----- Given data

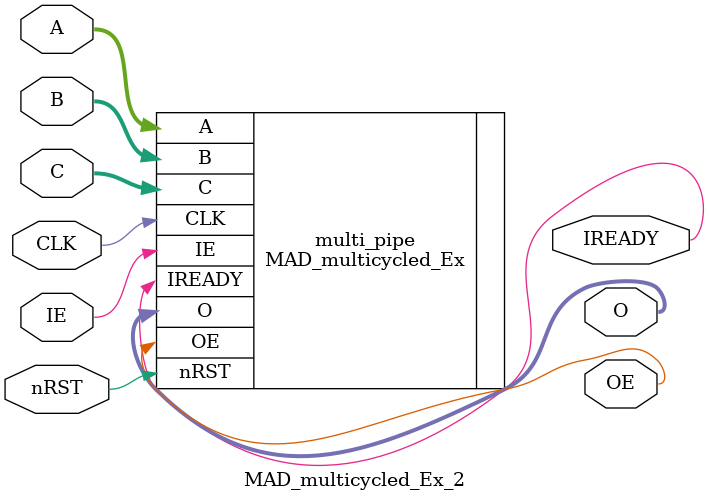
<source format=v>
`include "testdrive_system.vh"

module MAD_multicycled_Ex_2 (
	input					CLK,	// clock
	input					nRST,	// reset (active low)
	input					IE,		// input enable
	output					IREADY,	// input ready
	input	[63:0]			A,		// A
	input	[63:0]			B,		// B
	input	[63:0]			C,		// C
	output					OE,		// output enable
	output	[63:0]			O		// output
);

// definition & assignment ---------------------------------------------------

// implementation ------------------------------------------------------------
MAD_multicycled_Ex #(
	.CYCLE		(2),
	.COUNT		(1)
) multi_pipe (
	.CLK		(CLK),
	.nRST		(nRST),
	.IE			(IE),
	.IREADY		(IREADY),
	.A			(A),
	.B			(B),
	.C			(C),
	.OE			(OE),
	.O			(O)
);

endmodule

</source>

----------

*Problem*.
Nothing but lines that contain "output" should appear in the answer. Copy each from the records.

*Solution for this exercise*.
	output					IREADY,	// input ready
	output					OE,		// output enable
	output	[63:0]			O		// output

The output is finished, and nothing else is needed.